Material supplied

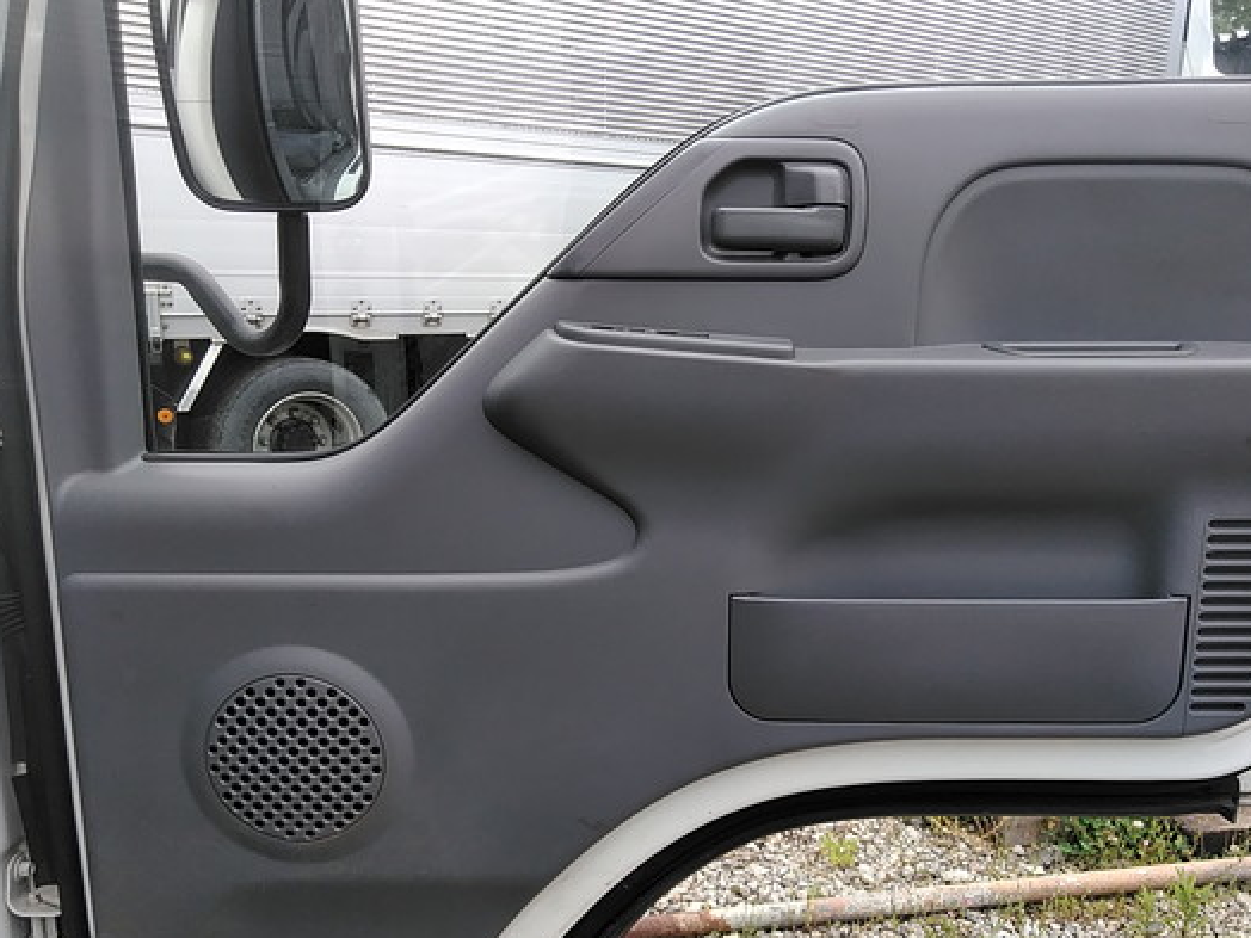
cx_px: 673
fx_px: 1193
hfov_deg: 55.3
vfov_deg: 42.8
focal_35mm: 33
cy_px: 549
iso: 60
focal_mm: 3.46
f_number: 2.2
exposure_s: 1/251
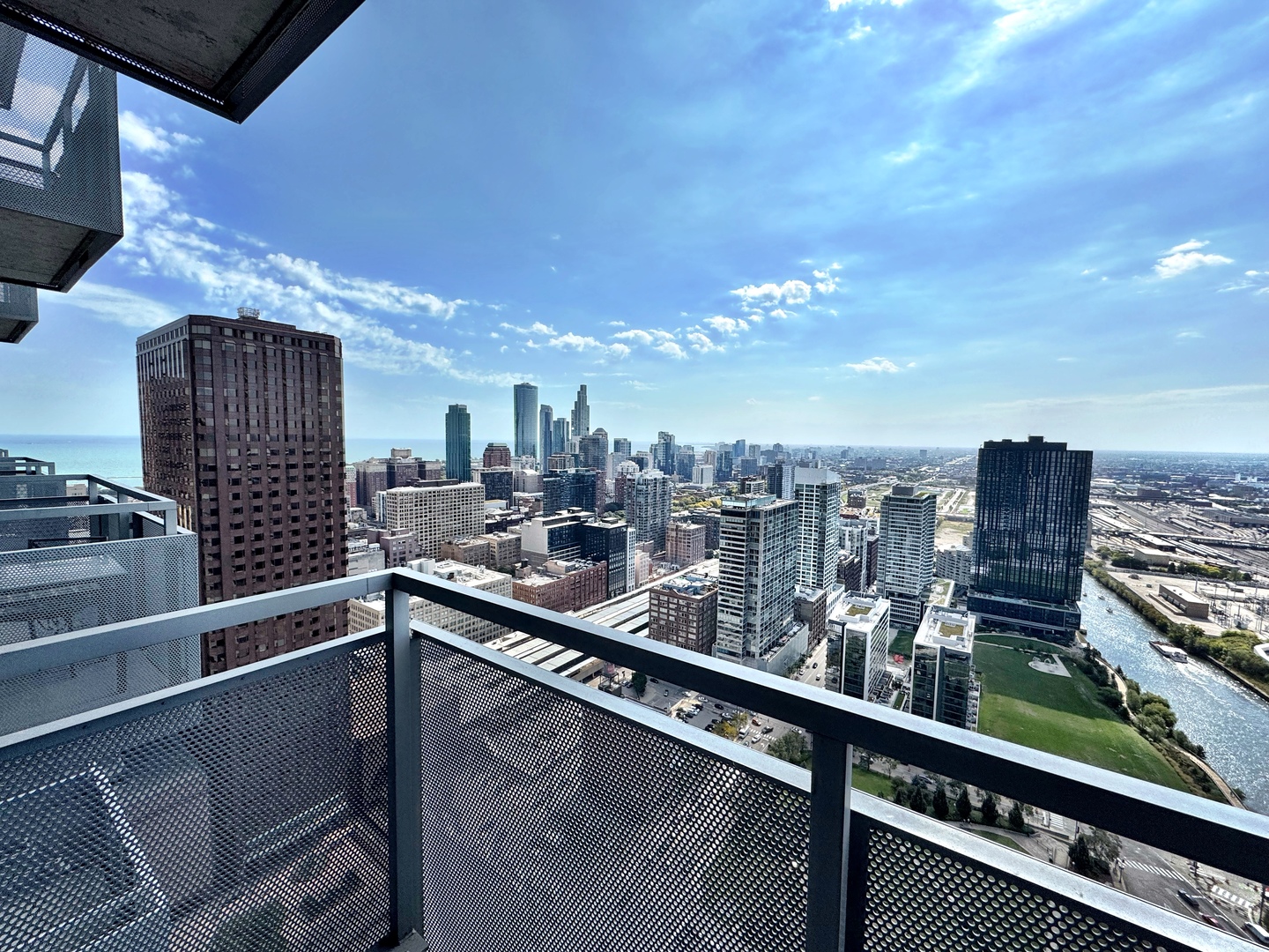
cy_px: 476
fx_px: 513
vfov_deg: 85.7
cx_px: 634
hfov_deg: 102.1
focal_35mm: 14
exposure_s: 1/3906
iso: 40
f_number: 2.2
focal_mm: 2.22
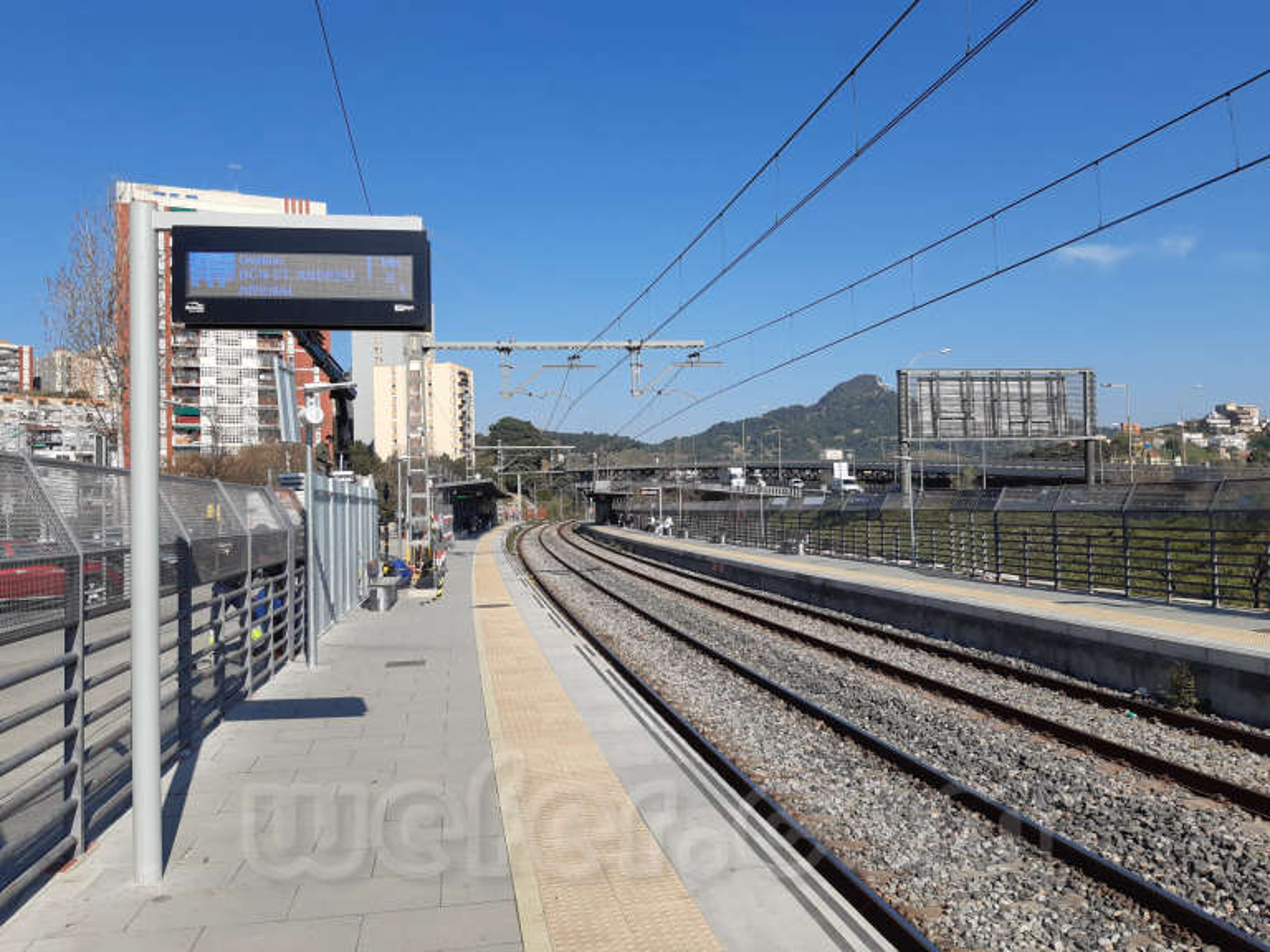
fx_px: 954
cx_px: 635
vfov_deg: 53.1
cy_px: 476
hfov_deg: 67.3
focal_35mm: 26
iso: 40
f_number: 1.7
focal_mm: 3.92
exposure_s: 1/2237
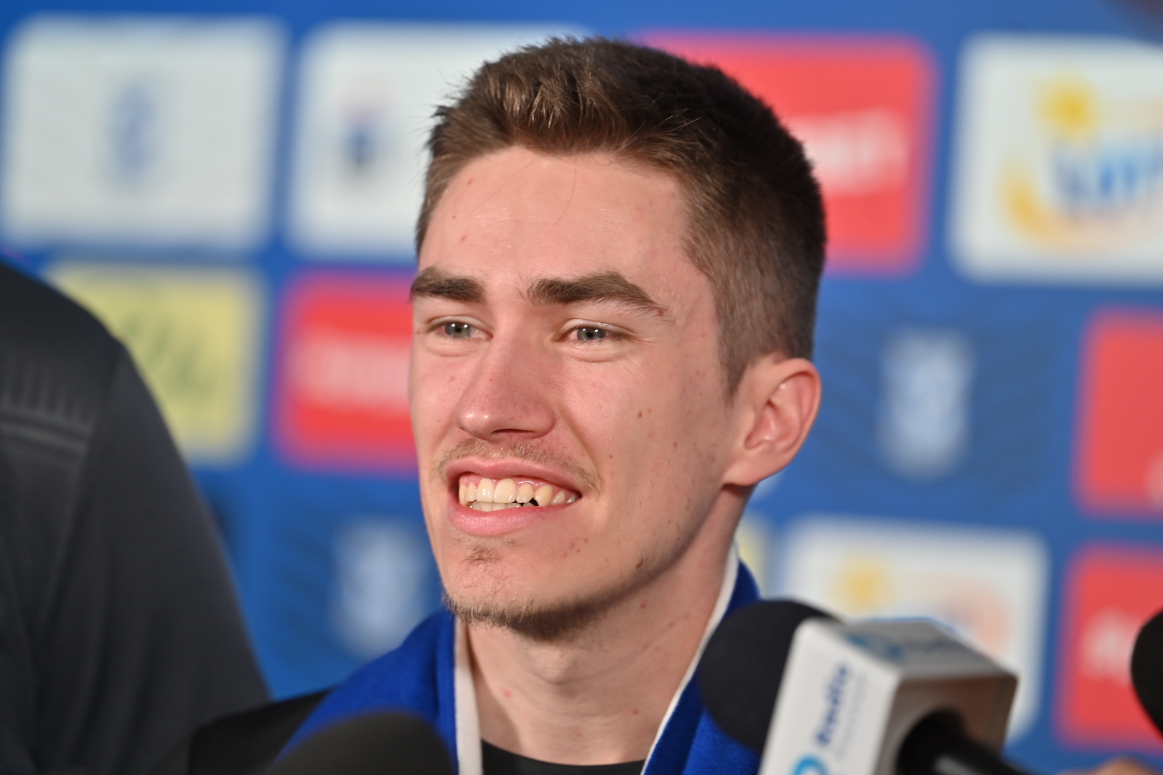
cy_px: 388
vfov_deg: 8.3
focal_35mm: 165
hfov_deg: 12.5
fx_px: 5330
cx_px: 582
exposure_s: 1/160
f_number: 2.8
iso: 320
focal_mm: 165
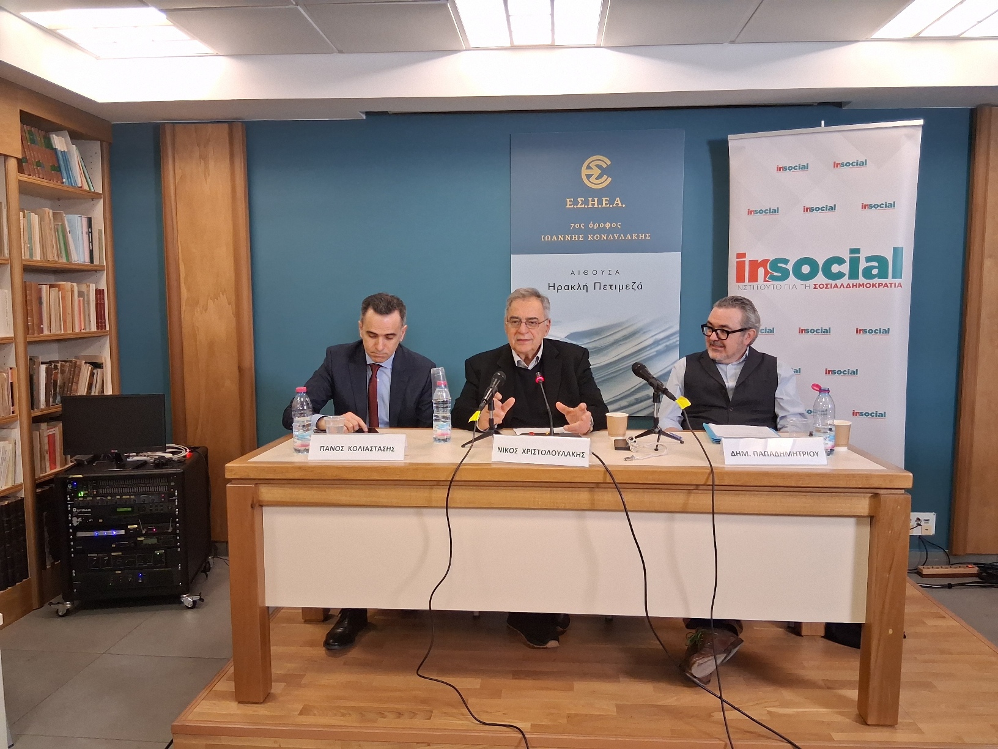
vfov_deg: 53.1
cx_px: 499
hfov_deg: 67.3
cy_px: 374
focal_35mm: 26
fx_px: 750
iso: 400
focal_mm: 3.98
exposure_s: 1/100
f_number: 1.8
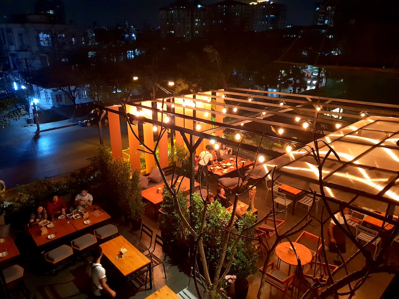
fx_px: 300
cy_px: 150
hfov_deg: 67.3
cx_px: 200
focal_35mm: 26
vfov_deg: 53.1
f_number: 1.5
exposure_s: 1/17
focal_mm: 4.3
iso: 320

Exercise aim
Please repeat the records above exactly, omitting any pictures they contain.

Written response
cx_px: 673
fx_px: 1193
hfov_deg: 55.3
vfov_deg: 42.8
focal_35mm: 33
cy_px: 549
iso: 60
focal_mm: 3.46
f_number: 2.2
exposure_s: 1/251
cy_px: 476
fx_px: 513
vfov_deg: 85.7
cx_px: 634
hfov_deg: 102.1
focal_35mm: 14
exposure_s: 1/3906
iso: 40
f_number: 2.2
focal_mm: 2.22
fx_px: 954
cx_px: 635
vfov_deg: 53.1
cy_px: 476
hfov_deg: 67.3
focal_35mm: 26
iso: 40
f_number: 1.7
focal_mm: 3.92
exposure_s: 1/2237
cy_px: 388
vfov_deg: 8.3
focal_35mm: 165
hfov_deg: 12.5
fx_px: 5330
cx_px: 582
exposure_s: 1/160
f_number: 2.8
iso: 320
focal_mm: 165
vfov_deg: 53.1
cx_px: 499
hfov_deg: 67.3
cy_px: 374
focal_35mm: 26
fx_px: 750
iso: 400
focal_mm: 3.98
exposure_s: 1/100
f_number: 1.8
fx_px: 300
cy_px: 150
hfov_deg: 67.3
cx_px: 200
focal_35mm: 26
vfov_deg: 53.1
f_number: 1.5
exposure_s: 1/17
focal_mm: 4.3
iso: 320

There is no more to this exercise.